We define e^{x} to be the series 1 + (x/1!) + (x^{2}/2!) + (x^{3}/3!) + ..., which is convergent for all complex number x. One realises that the thing that one has been so familiar with is this unwieldy monstrosity. Then we define a^{x} to be e^{a log x} where log x is the inverse function of e^{x}.

First it is actually quite wieldy. If one differentiates the series term by term (which one can do due to absolute convergence), one gets back the same series! Another property is that e^{x + y} = e^{x} e^{y} which one can see by using the binomial formula.

The trigometric function cos x is defined to be (e^{ix} + e^{-ix})/2 while sin x is defined to be (e^{ix} - e^{-ix})/(2i) for all complex number x. Then the formula e^{iθ} = cos θ + i sin θ (for real number θ) follows directly from definition. Also cos^{2} x + sin^{2} x = 1 for all complex number x. This implies that e^{iθ} has modulus 1 for all real number θ. Does this still fit with the geometric picture?
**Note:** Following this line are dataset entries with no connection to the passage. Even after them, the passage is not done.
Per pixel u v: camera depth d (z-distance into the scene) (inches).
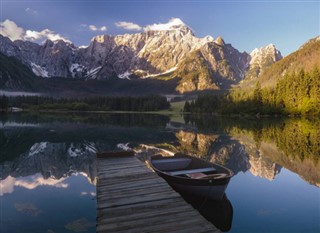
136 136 2084.2
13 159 1211.9
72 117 4992.6
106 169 841.5
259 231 499.8
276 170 976.3
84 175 935.0
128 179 724.0
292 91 4746.6
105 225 452.4
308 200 663.1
At this point the narrator decided to give up. He knows that the this definition of the trignometric functions agree with the geometric definition, but this comes after computing derivatives of sin and cos (from geometric definition) using the addition formulae of sin and cos and make the Taylor expansion. It's not obvious that e^{2πi} = 1 from the serie definition, is it?

Either Euler's formula is trivial and something else is non-trivial or Euler's formula is non-trivial.